▶ [PAGE EXCERPT]
»»
A conversation with the Design Researchers in Residence

 
Cher Potter

Ahead of the opening of the exhibition Design Researchers in Residence: Islands at the Design Museum later this month, we’re sharing a preview of the accompanying exhibition catalogue. The following conversation sees Future Observatory’s curatorial director, Cher Potter, in discussion with the 2022/23 cohort of Design Researchers in Residence on the topic of design research.

CP

Depending on who you ask, design is an aesthetic tool, a business strategy, a problem-solving technique, a cultural influencer, a critical mindset.  If design itself is understood so broadly, how do you understand design research

JPP

For me, design research is deliberately polyvalent. It synthesises lots of different concepts. As a group, we’re focused on biodiversity and the climate and how these issues are interrelated and critical to our time. I use design research to unpick and analyse the structures we’re using to think about these issues in more technical or systemic ways. Design research can synthesise ideas across disciplines and pose new questions.    

RD

Design research can also help build a framework or a manifesto so that as a designer you can situate yourself within the context of existing ecological, social and political projects.  

You can’t put forward any kind of design proposition without understanding the context you’re operating in, which is where research really plays a role. You immerse yourself in the work of other players, key stakeholders, their perspectives, pedagogies and knowledge systems to work out where, as a designer, your agency lies within this larger context.
««
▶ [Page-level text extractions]
»»
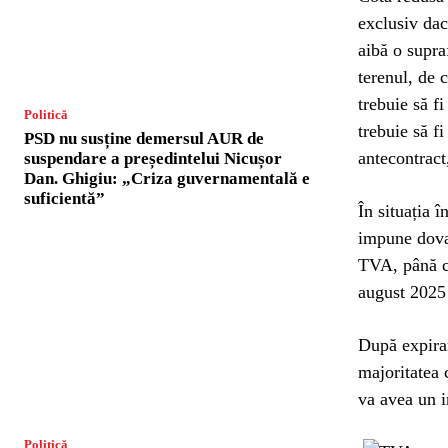
exclusiv dac
aibă o supra
terenul, de 
trebuie să f
Politică
trebuie să fi
PSD nu susține demersul AUR de
antecontract
suspendare a președintelui Nicușor
Dan. Ghigiu: „Criza guvernamentală e
suficientă”
În situația 
impune dova
TVA, până cel
august 2025 
După expirar
majoritatea
va avea un i
Politică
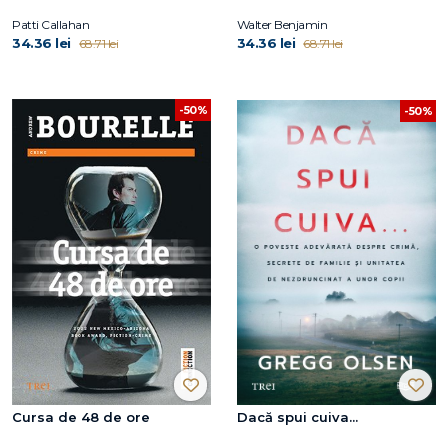
Patti Callahan
Walter Benjamin
34.36 lei
34.36 lei
68.71 lei
68.71 lei
-50%
-50%
Cursa de 48 de ore
Dacă spui cuiva...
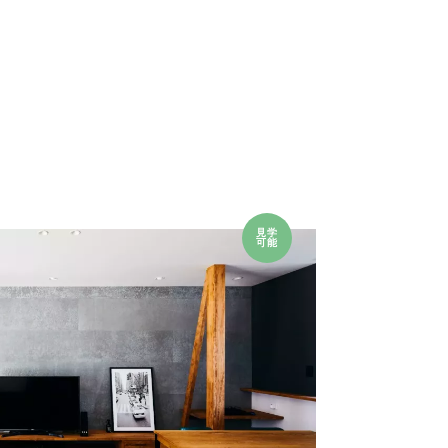
見学
可能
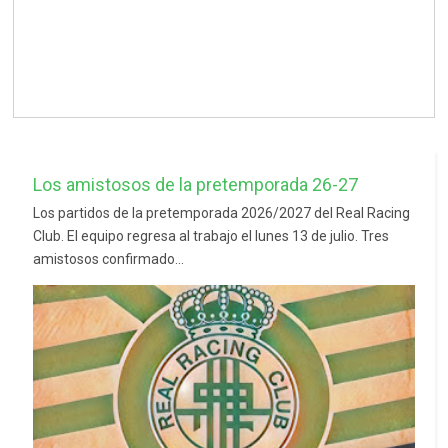
Los amistosos de la pretemporada 26-27
Los partidos de la pretemporada 2026/2027 del Real Racing
Club. El equipo regresa al trabajo el lunes 13 de julio. Tres
amistosos confirmado...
««
▶ [WORK ORDER 1] Decide whether each of the following statements agrees with the conversation excerpt, answering yes or no and quoting the words of the excerpt that settle it: (a) The exhibition named in the excerpt is being held at the Design Museum. (b) JPP says the group is focused on biodiversity and the climate. (c) RD says a designer can put forward a design proposition without understanding the context they're operating in.
▶ [WORK ORDER 2] Rewrite the passage of the conversation excerpt starting at "Design research can also" and ending at "and political projects.", putting "charter" in place of "manifesto".

▶ [WORKED SOLUTION 1]
(a) Yes: "Design Researchers in Residence: Islands at the Design Museum"
(b) Yes: "As a group, we’re focused on biodiversity and the climate"
(c) No: "You can’t put forward any kind of design proposition without understanding the context you’re operating in"

▶ [WORKED SOLUTION 2]
Design research can also help build a framework or a charter so that as a designer you can situate yourself within the context of existing ecological, social and political projects.